The Man with the Golden Arm (1949) by Nelson Algren

Book Review
The Man with the Golden Arm (1949)
by Nelson Algren

  "Junkie Lit" came of age in the 50s and 60s, with Beat Era writers like Burroughs, Kerouac and Ginsburg raising their protagonists from the gutter to the stars.  The Man with the Golden Arm was first, however.  Algren's portrayal of Frankie "Machine" Majcinek as a World War II veteran with an unfortunate addiction to morphine is the first novel featured in the 1001 Books collection to obsessively dwell on an assortment of small time criminals and bums who would later become so popular with the Beats and beyond.

  The Man with the Golden Arm contains elements of pulp fiction, but it is avowedly a literary effort that shys away from cheap exploitation of the material.  Algren is deeply sympathetic to his protagonist, even as he dives deeper and deeper into an abyss of nihilism (which ends in his suicide.)  By the time The Man with the Golden Arm was written, avant gardes in Europe and America had been flirting with "low life" for over a half century.  Writers like George Orwell even went so far to immerse themselves in a world of poverty, but only as visitors.  The Man with the Golden Arm is a full immersion in the underworld and the reader emerges shaken, fully conscious of what lies beneath.

 In 2015 we've been subjected to another half century plus of literary obsession with criminal sub culture, and that takes some of the punch out of this book, but it still holds some power.

1 comment:

Mandie said...

I was pretty excited to stumble upon this blog, as I'm always looking to broaden my experiences with literature, and since these aren't books I'm liable to see reviews for elsewhere without seeking them out, your reviews/summaries looked to be a great find.
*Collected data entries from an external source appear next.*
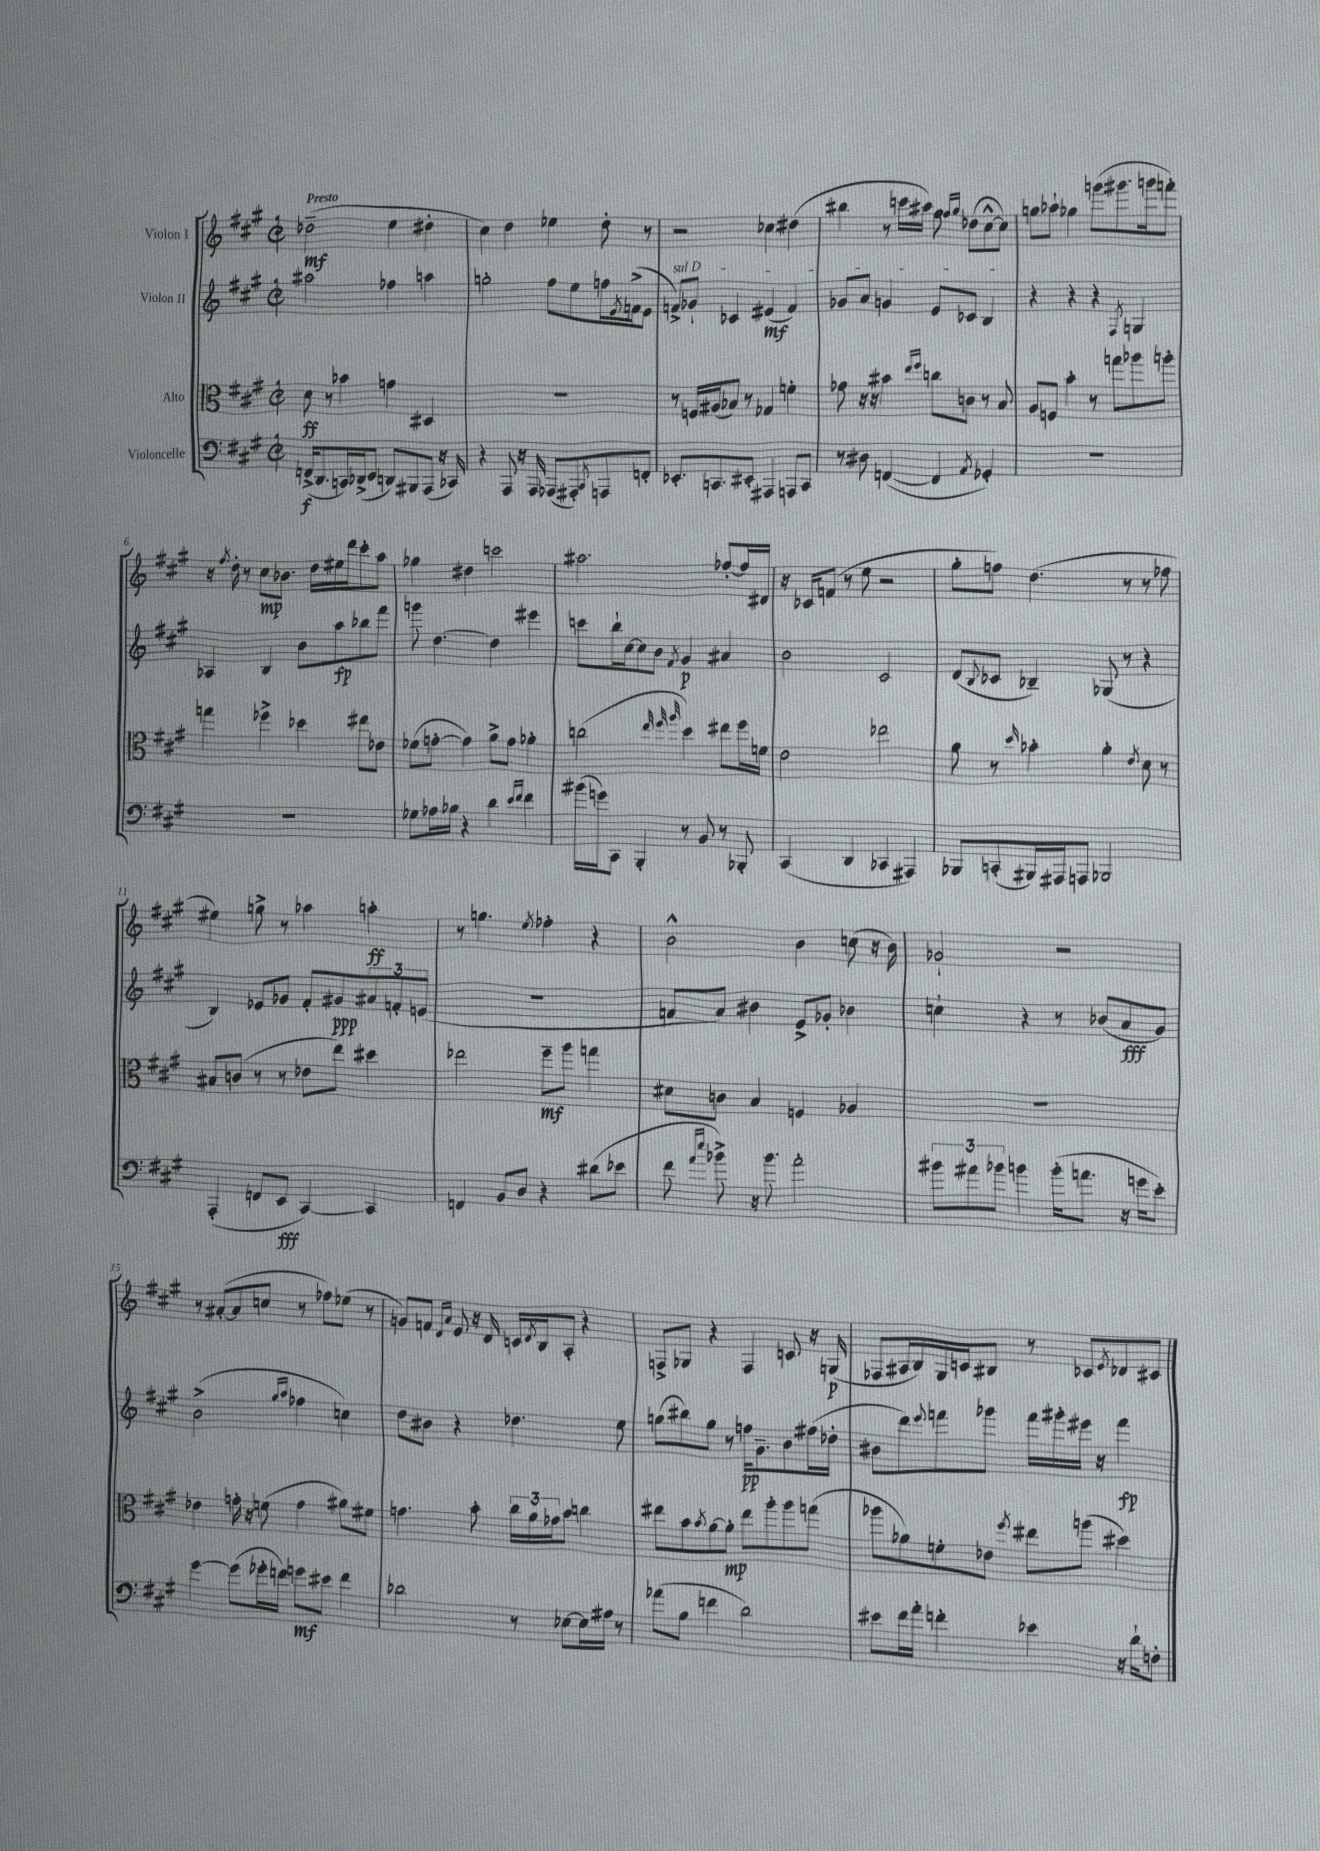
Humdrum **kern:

**kern	**dynam	**kern	**dynam	**kern	**dynam	**kern	**dynam
*part4	*part4	*part3	*part3	*part2	*part2	*part1	*part1
*staff4	*staff4	*staff3	*staff3	*staff2	*staff2	*staff1	*staff1
*I"Violoncelle	*	*I"Alto	*	*I"Violon II	*	*I"Violon I	*
*clefF4	*	*clefC3	*	*clefG2	*	*clefG2	*
*k[f#c#g#]	*	*k[f#c#g#]	*	*k[f#c#g#]	*	*k[f#c#g#]	*
*M2/2	*	*M2/2	*	*M2/2	*	*M2/2	*
*met(c|)	*	*met(c|)	*	*met(c|)	*	*met(c|)	*
=1	=1	=1	=1	=1	=1	=1	=1
!	!	!	!	!	!	!LO:TX:a:B:t=Presto	!
(16FFn^/KL	f	8d\	ff	2aa#X\	.	(2dd-X~\	mf
8.DD/	.	.	.	.	.	.	.
.	.	8r	.	.	.	.	.
16CCn/L)	.	4b-X\	.	.	.	.	.
(16DD-X^/J	.	.	.	.	.	.	.
8EE/J	.	.	.	.	.	.	.
8DDn/L)	.	4gn\	.	4ff-X\	.	4ee\	.
8BBB#X/	.	.	.	.	.	.	.
(8AAA/J	.	4D#X/	.	4aan\	.	4dd#X'\	.
16r	.	.	.	.	.	.	.
16CC-X/)	.	.	.	.	.	.	.
=2	=2	=2	=2	=2	=2	=2	=2
4r	.	1r	.	2ggn'\	.	4cc#\)	.
8AAA/	.	.	.	.	.	4dd\	.
16r	.	.	.	.	.	.	.
16AAA/	.	.	.	.	.	.	.
(8AAA-X/L	.	.	.	8ff#\L	.	4ee-X\	.
8AAA#X'/)	.	.	.	8ee\	.	.	.
8qCC#/	.	.	.	.	.	.	.
8AAAn/	.	.	.	16ffn\L	.	8dd'\	.
.	.	.	.	8qe/	.	.	.
.	.	.	.	(16fn^\J	.	.	.
8FFn'/J	.	.	.	8e\J	.	8r	.
=3	=3	=3	=3	=3	=3	=3	=3
!	!	!	!	!LO:TX:a:i:t=sul D	!	!	!
8.EE-X'/L	.	8r	.	8fn^/L)	.	2r	.
.	.	16Fn/LL	.	8g-X`/J	.	.	.
8.CCn/	.	(16A#X/J	.	.	.	.	.
.	.	8B-X/J)	.	4c-X/	.	.	.
8EE#X'/J	.	8r	.	.	.	.	.
4AAA#X/	.	4G-X/	.	(4e#X/	mf	4cc-X\	.
8AAAn/L	.	4fn'\	.	4f/)	.	(4dd#X\	.
8CC/J	.	.	.	.	.	.	.
=4	=4	=4	=4	=4	=4	=4	=4
8r	.	8g-X\	.	8g-X/L	.	4bb#X\	.
8D#X\	.	16r	.	8a/J	.	.	.
.	.	16r	.	.	.	.	.
([4FFn/	.	4b#X\	.	4gn/	.	8r	.
.	.	.	.	.	.	16cccn\LL	.
.	.	.	.	.	.	16aa#X\JJ)	.
.	.	16qqee/LL	.	.	.	.	.
.	.	16qqff#/JJ	.	.	.	.	.
4FF/]	.	8ccn\L	.	8e/L	.	8ff#\	.
.	.	.	.	.	.	16qqff#/LL	.
.	.	.	.	.	.	16qqgg#/JJ	.
.	.	8cn\J	.	8c-X/J	.	(8dd-X\L	.
8qAA/	.	.	.	.	.	.	.
4GG-X'/)	.	8r	.	4B/	.	[8cc#^^\	.
.	.	8B/	.	.	.	8cc#\J])	.
=5	=5	=5	=5	=5	=5	=5	=5
1r	.	8A/L	.	4r	.	8ggn\L	.
.	.	8Fn/J	.	.	.	8aa-X`\J	.
.	.	4b'\	.	4r	.	4gg-X\	.
.	.	8r	.	4r	.	(8gggn\L	.
.	.	8ggn\L	.	.	.	8.ggg#X\	.
.	.	.	.	8qF#/	.	.	.
.	.	8aa-X\	.	4Gn/	.	.	.
.	.	.	.	.	.	16gggn\k	.
.	.	8aan'\J	.	.	.	8fffn'\J)	.
!!LO:LB:g=z
=6	=6	=6	=6	=6	=6	=6	=6
1r	.	4ggn\	.	4A-X/	.	16r	.
.	.	.	.	.	.	8qff#/	.
.	.	.	.	.	.	16dd'\	.
.	.	.	.	.	.	8r	.
.	.	4ff-X^\	.	4B/	.	8cc#\L	mp
.	.	.	.	.	.	8.b-X\J	.
.	.	4dd-X\	.	8b\L	.	.	.
.	.	.	.	.	.	16dd\LL	.
.	.	.	.	8aa\	fp	16ee#X\	.
.	.	.	.	.	.	16ddd\J	.
.	.	8ee#X\L	.	8bb-X\	.	8ccc#'\	.
.	.	8e-X\J	.	8fff#\J	.	8aa\J	.
=7	=7	=7	=7	=7	=7	=7	=7
8G-X\L	.	(8f-X\L	.	8gggn\	.	4gg-X\	.
16A-X\L	.	[8gn'\J	.	[4.dd\	.	.	.
16B-X\JJ	.	.	.	.	.	.	.
4r	.	4g\])	.	.	.	4dd#X\	.
4d\	.	8a^\L	.	4dd\]	.	2cccn\	.
.	.	8g\J	.	.	.	.	.
16qqe/LL	.	.	.	.	.	.	.
16qqf#/JJ	.	.	.	.	.	.	.
4f#\	.	4a-X'\	.	4eee#X\	.	.	.
=8	=8	=8	=8	=8	=8	=8	=8
(16b#X\LL	.	(2ccn\	.	8cccn\L	.	2.aa#X\	.
16gn\J)	.	.	.	.	.	.	.
8CC#\J	.	.	.	16bb`\L	.	.	.
.	.	.	.	[16cc#\J	.	.	.
4BBB'/	.	.	.	8cc#\]	.	.	.
.	.	.	.	8b\J	.	.	.
.	.	32qqee/	.	.	.	.	.
.	.	32qqff#/	.	.	.	.	.
.	.	32qqaa/	.	8qf#/	.	.	.
8r	.	4dd\)	.	4g#/	p	.	.
8BB/	.	.	.	.	.	.	.
8r	.	8ee#X\L	.	4a#X/	.	[8ff-X'/L	.
8BBB-X'/	.	16ff#\L	.	.	.	16ff-/L]	.
.	.	16fn\JJ	.	.	.	16d#X/JJ	.
=9	=9	=9	=9	=9	=9	=9	=9
(4CC#/	.	2e\	.	2b\	.	16r	.
.	.	.	.	.	.	16c-X/KL	.
.	.	.	.	.	.	(8fn/J	.
4DD/	.	.	.	.	.	8r	.
.	.	.	.	.	.	8ee\	.
4CC-X/	.	2ee-X\	.	2c#/	.	2r	.
4AAA#X/)	.	.	.	.	.	.	.
=10	=10	=10	=10	=10	=10	=10	=10
8BBB-X/L	.	8a\	.	(8d/L	.	8gg#'\L	.
.	.	.	.	8qqB/	.	.	.
(8CCn'/	.	8r	.	8c-X/J	.	8ffn\J)	.
.	.	16qqdd/	.	.	.	.	.
16BBB#X/L)	.	4b-X'\	.	4B-X~/)	.	(4.dd\	.
16AAA#X/J	.	.	.	.	.	.	.
8AAAn/J	.	.	.	.	.	.	.
2BBB-X/	.	4a'\	.	(8G-X/	.	.	.
.	.	.	.	8r	.	8r	.
.	.	8qe/	.	.	.	.	.
.	.	8d\	.	4r	.	8r	.
.	.	8r	.	.	.	8ff-X\	.
!!LO:LB:g=z
=11	=11	=11	=11	=11	=11	=11	=11
(4AAA'/	.	8B#X/L	.	4B/)	.	4ee#X\)	.
.	.	(8cn/J	.	.	.	.	.
8FFn/L	.	8r	.	8e-X/L	.	8ggn^\	.
8EE/J	fff	8r	.	8g-X/J	.	8r	.
[4CC#/)	.	8e-X\L	.	8f#'/L	.	4aa-X\	.
.	.	8ee\J)	.	8g#X/	ppp	.	.
4CC#/]	.	4dd#X\	.	12a#X/	.	4aan'\	ff
.	.	.	.	12fn'/	.	.	.
.	.	.	.	(12en/J	.	.	.
=12	=12	=12	=12	=12	=12	=12	=12
4FFn/	.	2ee-X\	.	1r	.	8r	.
.	.	.	.	.	.	4.ggn\	.
8BB/L	.	.	.	.	.	.	.
8D/J	.	.	.	.	.	.	.
.	.	.	.	.	.	8qee/	.
4r	.	8ff#~\L	mf	.	.	4ff-X'\	.
.	.	8aa\J	.	.	.	.	.
(8d#X\L	.	4ggn\	.	.	.	4r	.
8e-X\J	.	.	.	.	.	.	.
=13	=13	=13	=13	=13	=13	=13	=13
8f#\	.	8d#X\L	.	8fn/L	.	2b^^\	.
16qqa/LL	.	.	.	.	.	.	.
16qqee/JJ	.	.	.	.	.	.	.
8b-X^\)	.	8cn\J	.	8a/J)	.	.	.
16r	.	4B/	.	4b#X\	.	.	.
8.b-\	.	.	.	.	.	.	.
2a'\	.	4Fn/	.	8e^/L	.	4b\	.
.	.	.	.	8g-X'/J	.	.	.
.	.	4A-X/	.	4b-X\	.	(8ccn\	.
.	.	.	.	.	.	16r	.
.	.	.	.	.	.	16b\)	.
=14	=14	=14	=14	=14	=14	=14	=14
12b#X\L	.	1r	.	4ccn`\	.	2g-X`/	.
12a#X\	.	.	.	.	.	.	.
12b-X\J	.	.	.	.	.	.	.
4bn\	.	.	.	4r	.	.	.
(16b'\KL	.	.	.	8r	.	2r	.
8.an\J	.	.	.	.	.	.	.
.	.	.	.	(8b-X/L	.	.	.
16r	.	.	.	8a/	fff	.	.
16gn\KL	.	.	.	.	.	.	.
8e'\J)	.	.	.	8g#/J)	.	.	.
!!LO:LB:g=z
=15	=15	=15	=15	=15	=15	=15	=15
[4g#\	.	4e-X\	.	(2b^\	.	8r	.
.	.	.	.	.	.	([8a#X'/L	.
(8g#\L]	.	16gn'\	.	.	.	8a#/]	.
.	.	16r	.	.	.	.	.
16g-X'\L	.	(8fn\	.	.	.	8ccn/J	.
16fn\JJ)	.	.	.	.	.	.	.
.	.	.	.	16qqgg#/LL	.	.	.
.	.	.	.	16qqaa/JJ	.	.	.
8gn\L	mf	4g\	.	4ff-X\	.	8r	.
8e#X\J	.	.	.	.	.	8ff-X\L)	.
4f\	.	8a#X\L)	.	4ccn\)	.	(8ee-X\J	.
.	.	8f#X\J	.	.	.	8r	.
=16	=16	=16	=16	=16	=16	=16	=16
2d-X\	.	4.gn\	.	8dd\L	.	8gn/L)	.
.	.	.	.	8b#X\J	.	8fn/J	.
.	.	.	.	.	.	16qqd/LL	.
.	.	.	.	.	.	16qqa/JJ	.
.	.	.	.	4r	.	8e/	.
.	.	8b'\	.	.	.	16r	.
.	.	.	.	.	.	16d/	.
8r	.	24cc#\LL	.	4.dd-X\	.	16cn/LL	.
.	.	24a\	.	.	.	.	.
.	.	.	.	.	.	8qd/	.
.	.	.	.	.	.	16B/J	.
.	.	24g-X\J	.	.	.	.	.
[8E-X\L	.	8b\J	.	.	.	8A'/J	.
16E-\L]	.	4ccn\	.	.	.	4r	.
16A#X\JJ	.	.	.	.	.	.	.
8r	.	.	.	8ee\	.	.	.
=17	=17	=17	=17	=17	=17	=17	=17
(8a-X\L	.	8ee#X\L	.	(8ggn\L	.	8Fn^/L	.
8B\J	.	8b\	.	8bb#X\)	.	8G-X/J	.
.	.	8qb/	.	.	.	.	.
4fn\	.	[8a\	.	8gg\J	.	4r	.
.	.	8a'\J]	mp	8r	.	.	.
2d\)	.	8ee#\L	.	16ffn\KL	pp	4F/	.
.	.	.	.	8.g#~\	.	.	.
.	.	8aa'\	.	.	.	.	.
.	.	8aa\	.	8b\	.	8cn/	.
.	.	(8ggn\J	.	(16ff#X\L	.	16r	.
.	.	.	.	16dd-X'\JJ	.	(16Gn/	p
=18	=18	=18	=18	=18	=18	=18	=18
8e#X\L	.	8aa-X\L	.	8b#X\L	.	8F-X/L	.
16f#\L	.	8a-X\)	.	8ddd\)	.	16A#X/L	.
16a'\JJ	.	.	.	.	.	16B/)	.
.	.	.	.	8qqeee/	.	.	.
4fn'\	.	8fn'\	.	8fffn\	.	16G#/	.
.	.	.	.	.	.	16cn/J	.
.	.	8e-X\J	.	8ggg-X\J	.	8B#X/J	.
.	.	8qff#/	.	.	.	.	.
4e-X\	.	8ee#X\L	.	16fff\LL	.	8r	.
.	.	.	.	16ggg#X'\	.	.	.
.	.	(8aan\J	.	16eee#X\JJ	.	8c-X/L	.
.	.	.	.	16r	.	.	.
.	.	.	.	.	.	8qe/	.
16r	.	4dd#X\)	.	4fff\	fp	8d-X/	.
16d`\KL	.	.	.	.	.	.	.
8Fn'\J	.	.	.	.	.	8c#X/J	.
==	==	==	==	==	==	==	==
*-	*-	*-	*-	*-	*-	*-	*-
For the most part, I feel that I was right. HOWEVER... I'm afraid I won't be able to read anymore after this one, due to my fear of a book being spoiled by the exposure of key plot elements -- ones I would have enjoyed discovering on my own. If only you hadn't mentioned the suicide, I would have gladly picked up this book. But as it is now, I feel... Idk, almost like someone just read the last page to me? That probably sounds extreme, but really, it is a pretty big thing. For all I know, his suicide is merely a blip in the overall scheme of the book, but like I said, I would have preferred to find this out on my own, regardless of significance.

The only reason I'm even leaving this comment instead of just moving along is to hopefully help prevent you losing other potential blog subscribers/readers. If you could just delete the part about his suicide (and this comment, lol), and screen your other previous entries for similar spoilers, it would help a LOT.